* _Given problem 1_: How many lines of the records contain the string "mark"? Case matters, so count only exact-case matches, and reply with the number alone.

* _Extracted text_:
================================
Here is an example of how a door posting SHOULD read. This is not a 2 liner that all the nationals spew out......


----------



## Field Audit Services LLC (Mar 24, 2013)

I know where that came from.


----------



## thanohano44 (Aug 5, 2012)

mtmtnman said:


> Here is an example of how a door posting SHOULD read. This is not a 2 liner that all the nationals spew out......



The fdcpa also has state specific laws. Do your due diligence and get fdcpa certified. The fdcpa doesn't necessarily apply to the direct lenders, it applies to the 3rd parties who are doing the work on behalf of the bank. It would be wise for you to know your local guidelines as well as federal.


----------



## AaronMcKeehan (May 8, 2015)

Lol this is why it is so difficult to be in this industry. 

"This law, that law, this certification, and that certification." 
"Oh did you get insurance?", 
"Did you post the sign with the right color?" 
"Want to spray for weeds, well you need a certification for that, but to obtain the certification you need a few years in a technical school(New Mexico: http://www.nmda.nmsu.edu/pesticides/)." 
"Did you get a General Contractor License?"
"Actually according to the law here, you need to be a licensed plumber to make those repairs"
"According to this law you need to have a home inspector license to provide that report"
"FNMA requires that you get the home in conveyance condition, at a fair market value, within a certain period of time, if you dont, expect fines"
"You need to use a certain doorknob for that door"(I can twist these doorknobs off with a pipe wrench like I was cutting through butter)
================================
* _Available records_:
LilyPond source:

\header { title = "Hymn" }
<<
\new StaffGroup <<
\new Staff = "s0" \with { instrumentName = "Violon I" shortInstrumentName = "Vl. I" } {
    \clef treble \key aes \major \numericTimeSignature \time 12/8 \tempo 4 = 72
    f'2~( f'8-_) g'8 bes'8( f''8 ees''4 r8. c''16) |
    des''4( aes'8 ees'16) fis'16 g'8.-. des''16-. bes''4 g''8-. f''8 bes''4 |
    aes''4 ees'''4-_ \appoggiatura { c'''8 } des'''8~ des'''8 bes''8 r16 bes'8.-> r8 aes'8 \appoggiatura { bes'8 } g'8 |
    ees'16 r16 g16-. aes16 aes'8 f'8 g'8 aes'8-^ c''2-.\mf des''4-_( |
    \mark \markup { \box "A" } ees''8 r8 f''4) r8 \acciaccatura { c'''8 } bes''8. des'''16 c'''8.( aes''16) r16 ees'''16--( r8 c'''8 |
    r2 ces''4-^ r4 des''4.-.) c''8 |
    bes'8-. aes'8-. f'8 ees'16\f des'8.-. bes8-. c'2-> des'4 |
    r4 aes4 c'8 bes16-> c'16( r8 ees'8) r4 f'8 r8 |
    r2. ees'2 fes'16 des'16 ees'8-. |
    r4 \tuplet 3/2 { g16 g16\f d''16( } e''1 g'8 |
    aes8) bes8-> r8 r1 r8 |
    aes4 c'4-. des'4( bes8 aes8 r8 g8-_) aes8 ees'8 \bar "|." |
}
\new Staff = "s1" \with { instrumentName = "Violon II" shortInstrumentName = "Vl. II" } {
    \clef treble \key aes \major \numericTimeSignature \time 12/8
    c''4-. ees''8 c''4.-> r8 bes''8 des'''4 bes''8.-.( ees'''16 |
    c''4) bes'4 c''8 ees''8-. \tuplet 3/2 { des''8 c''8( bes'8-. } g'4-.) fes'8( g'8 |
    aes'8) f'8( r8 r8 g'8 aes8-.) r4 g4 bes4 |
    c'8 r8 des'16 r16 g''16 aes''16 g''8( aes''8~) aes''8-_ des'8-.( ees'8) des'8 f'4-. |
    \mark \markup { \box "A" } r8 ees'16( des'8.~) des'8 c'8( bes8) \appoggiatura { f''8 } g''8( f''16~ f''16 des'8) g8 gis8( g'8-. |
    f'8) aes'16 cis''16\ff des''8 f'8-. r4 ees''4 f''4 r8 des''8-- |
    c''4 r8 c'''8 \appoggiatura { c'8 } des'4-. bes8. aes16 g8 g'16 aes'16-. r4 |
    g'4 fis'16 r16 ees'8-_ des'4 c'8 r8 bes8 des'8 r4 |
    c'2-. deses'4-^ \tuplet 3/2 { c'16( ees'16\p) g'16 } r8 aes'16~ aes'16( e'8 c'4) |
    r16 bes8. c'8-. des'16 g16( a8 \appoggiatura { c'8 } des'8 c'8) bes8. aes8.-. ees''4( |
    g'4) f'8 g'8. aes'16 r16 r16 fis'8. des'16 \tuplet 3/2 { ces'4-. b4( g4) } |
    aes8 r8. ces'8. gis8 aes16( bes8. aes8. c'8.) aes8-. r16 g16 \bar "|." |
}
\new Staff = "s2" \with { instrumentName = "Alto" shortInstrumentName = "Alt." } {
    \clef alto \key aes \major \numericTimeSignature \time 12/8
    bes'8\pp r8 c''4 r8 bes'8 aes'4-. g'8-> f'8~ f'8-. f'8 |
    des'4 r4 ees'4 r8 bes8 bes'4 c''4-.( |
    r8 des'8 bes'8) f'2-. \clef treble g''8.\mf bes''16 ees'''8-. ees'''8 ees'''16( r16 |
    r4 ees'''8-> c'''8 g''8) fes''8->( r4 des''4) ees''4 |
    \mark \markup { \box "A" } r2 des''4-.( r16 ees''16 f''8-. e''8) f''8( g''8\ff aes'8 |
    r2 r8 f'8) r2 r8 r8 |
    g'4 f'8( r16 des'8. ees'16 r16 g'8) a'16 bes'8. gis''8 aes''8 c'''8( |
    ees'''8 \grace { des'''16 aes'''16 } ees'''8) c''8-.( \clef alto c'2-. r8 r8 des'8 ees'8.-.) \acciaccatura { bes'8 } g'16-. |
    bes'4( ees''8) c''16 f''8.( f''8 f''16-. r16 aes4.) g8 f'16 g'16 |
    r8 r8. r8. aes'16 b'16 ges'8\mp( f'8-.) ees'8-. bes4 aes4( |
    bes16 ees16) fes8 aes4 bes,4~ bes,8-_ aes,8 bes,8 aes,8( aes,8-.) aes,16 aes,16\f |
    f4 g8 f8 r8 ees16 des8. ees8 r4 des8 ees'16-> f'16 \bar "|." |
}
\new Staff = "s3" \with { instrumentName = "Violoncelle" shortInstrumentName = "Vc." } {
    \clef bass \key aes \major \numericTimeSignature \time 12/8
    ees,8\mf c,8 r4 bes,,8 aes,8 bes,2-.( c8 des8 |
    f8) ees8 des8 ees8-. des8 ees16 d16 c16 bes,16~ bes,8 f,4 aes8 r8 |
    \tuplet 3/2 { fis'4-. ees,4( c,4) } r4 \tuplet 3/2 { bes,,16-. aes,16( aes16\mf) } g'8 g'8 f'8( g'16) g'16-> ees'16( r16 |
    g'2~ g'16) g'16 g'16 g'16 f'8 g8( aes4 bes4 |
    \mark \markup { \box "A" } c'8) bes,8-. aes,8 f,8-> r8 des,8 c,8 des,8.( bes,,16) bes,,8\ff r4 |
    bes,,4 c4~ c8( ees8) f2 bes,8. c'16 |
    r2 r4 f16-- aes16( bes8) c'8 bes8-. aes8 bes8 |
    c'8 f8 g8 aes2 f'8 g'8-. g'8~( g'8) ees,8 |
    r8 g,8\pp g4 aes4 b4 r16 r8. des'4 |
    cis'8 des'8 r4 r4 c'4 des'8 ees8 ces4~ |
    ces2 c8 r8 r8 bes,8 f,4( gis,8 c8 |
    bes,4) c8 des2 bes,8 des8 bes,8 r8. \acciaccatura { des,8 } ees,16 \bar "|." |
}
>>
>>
================================
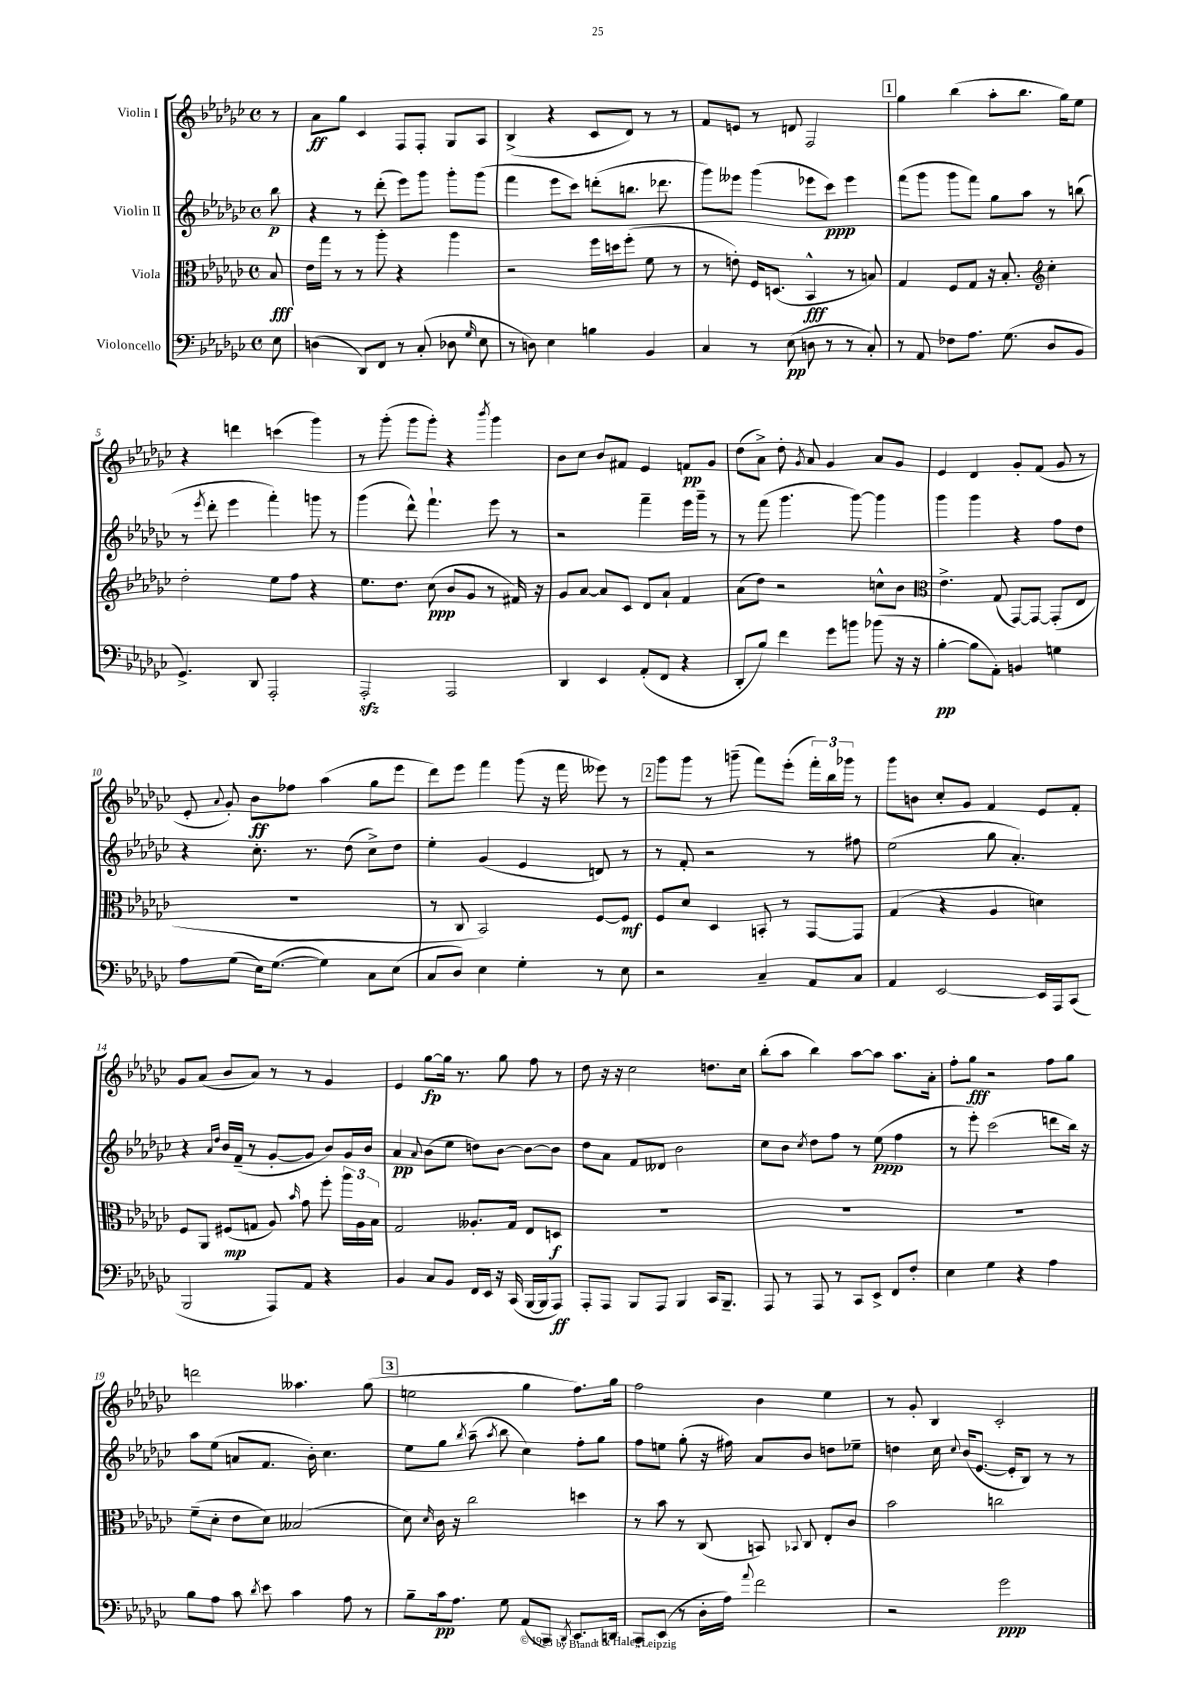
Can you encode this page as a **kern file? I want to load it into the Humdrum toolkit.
================================
* _Given problem 2_: Translate this sentence from the forum thread on door postings into Spanish: "It would be wise for you to know your local guidelines as well as federal."

* _Correct result 1_: 4

* _Correct result 2_: Sería prudente que conocieras tus normas locales además de las federales.